Intime – Kasus perundungan atau bullying di dunia pendidikan Indonesia dinilai semakin mengkhawatirkan, bahkan hingga menelan korban jiwa. Situasi ini mendorong berbagai pihak menyerukan langkah tegas dan terukur untuk mencegah kekerasan di lingkungan sekolah.

Salah satunya datang dari Anggota Komisi IX DPR RI periode 2014–2024, Nurhayati Effendi, yang mendorong pemerintah mencontoh kebijakan Korea Selatan dalam menangani perundungan.

Nurhayati mengatakan bahwa Indonesia tidak perlu ragu mengadopsi praktik baik dari negara lain, termasuk Korea Selatan yang dinilai sangat progresif dalam penanganan bullying.

“Indonesia sebenarnya tidak perlu malu atau takut untuk mengambil langkah serupa. Negara kita justru semakin kuat kalau berani belajar dari pengalaman negara lain,” ujar Nurhayati di Jakarta, Selasa (25/11).

Ia mencontohkan kebijakan Korea Selatan yang mencatat dan merekam riwayat pelaku bullying saat mendaftar kuliah. Menurutnya, langkah itu bukan semata memberi efek jera, tetapi juga membuka ruang bagi penanganan yang lebih transparan dan akuntabel.

Nurhayati menilai keberhasilan Korea Selatan terletak pada keberanian mereka menyusun aturan yang jelas, operasional, dan mudah diterapkan.

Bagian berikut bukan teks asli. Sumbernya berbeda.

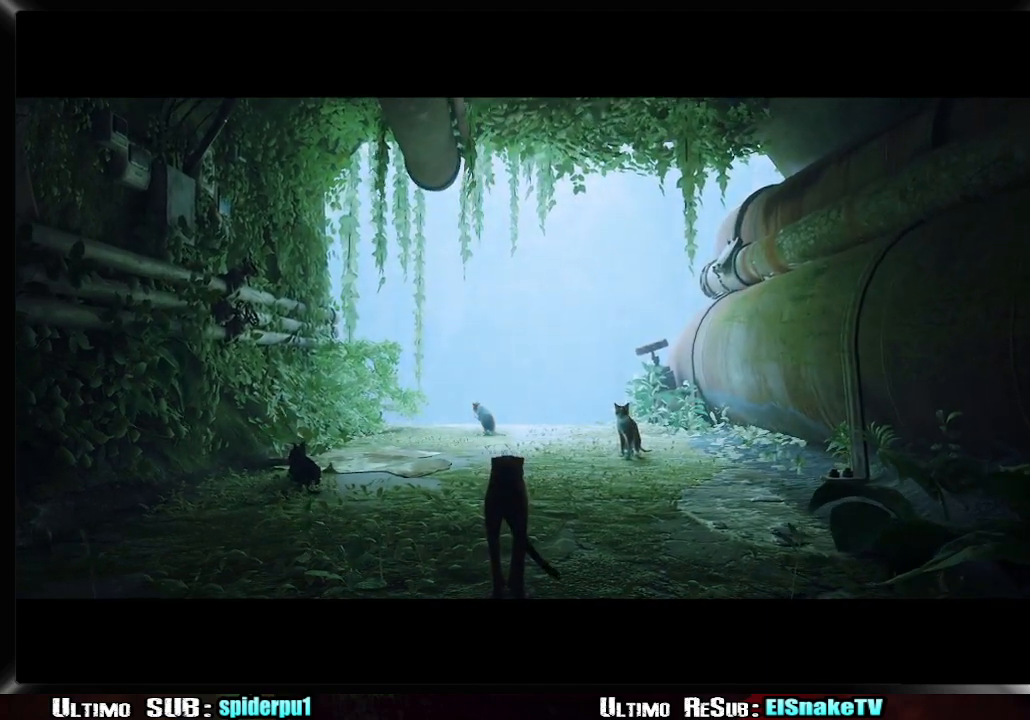
{"buttons": ["R2"], "left_stick": "up-left", "right_stick": "center", "events": []}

“Bukan hanya melarang membully, tetapi diatur bentuk-bentuk perilakunya, alur laporan, standar pendampingan korban, peran guru maupun sekolah, hingga batas waktu penanganan,” jelasnya.

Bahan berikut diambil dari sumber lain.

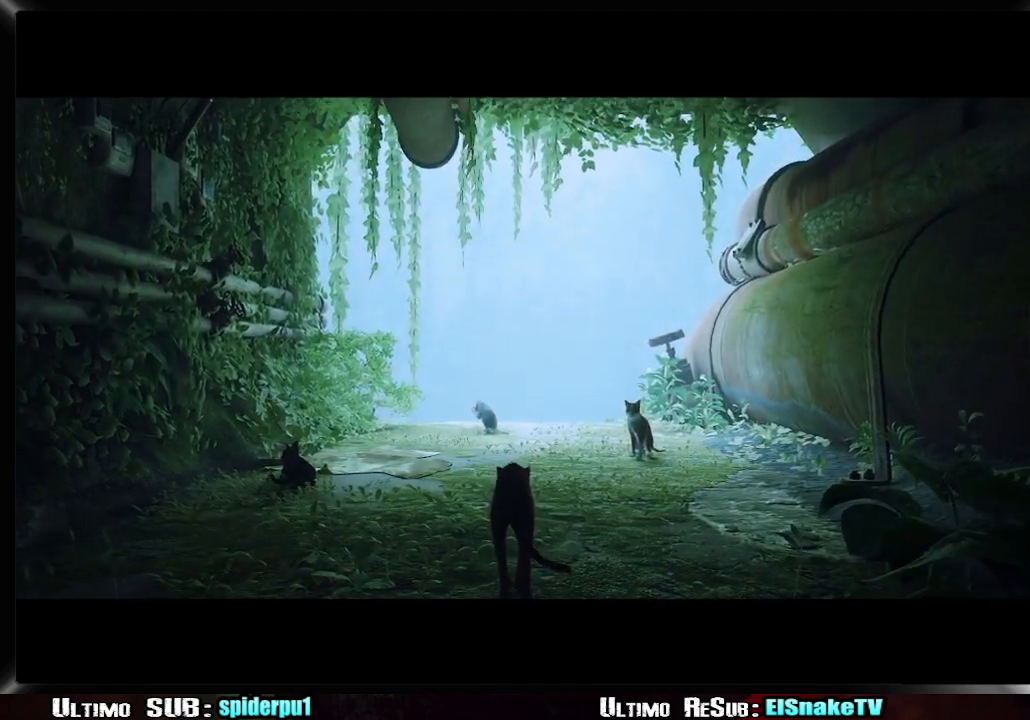
{"buttons": ["R2"], "left_stick": "up-left", "right_stick": "center", "events": []}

Ia juga mengapresiasi pembentukan School Violence Countermeasure Committee di setiap sekolah Korea Selatan. Komite tersebut bertugas membahas dan mendokumentasikan setiap kasus secara transparan tanpa budaya menutup-nutupi demi reputasi sekolah.

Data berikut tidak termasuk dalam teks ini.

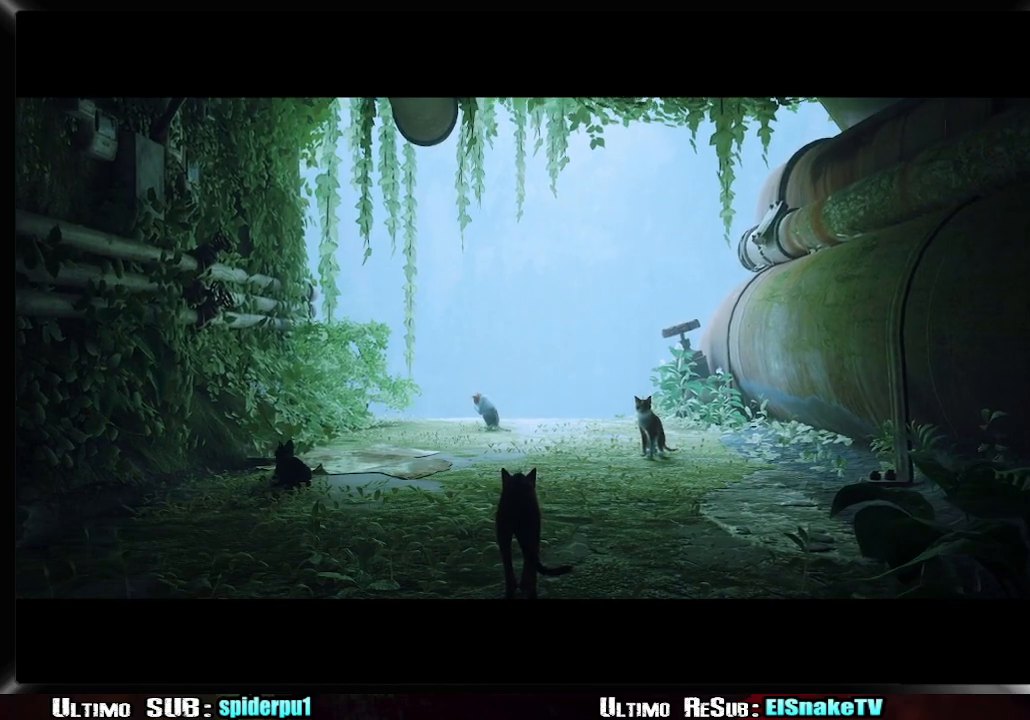
{"buttons": ["R2"], "left_stick": "up-left", "right_stick": "center", "events": []}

Selain itu, Korea Selatan mengedepankan pemulihan korban dan pendidikan bagi pelaku.

“Pendekatan mereka tidak sekadar menghukum, tetapi membangun kesadaran, empati, dan perubahan karakter. Ada konselor khusus, psikolog sekolah, dan program reintegrasi yang berjalan,” ungkap Nurhayati.

Ia menambahkan bahwa pelibatan orang tua menjadi faktor penting. Setiap insiden wajib diberitahukan, dan tersedia jalur aduan eksternal jika sekolah lamban merespons.

Atas dasar itu, Nurhayati berharap penyusunan peraturan menteri tentang anti-bullying yang sedang digodok pemerintah dapat dilengkapi standar teknis seperti yang dilakukan Korea Selatan.

“Ini akan menjadi lompatan besar untuk melindungi generasi muda. Tujuannya satu: masa depan anak-anak Indonesia harus aman dan bermartabat,” tegasnya.

Di akhir pernyataannya, Nurhayati mengingatkan bahwa penanganan perundungan merupakan tanggung jawab bersama.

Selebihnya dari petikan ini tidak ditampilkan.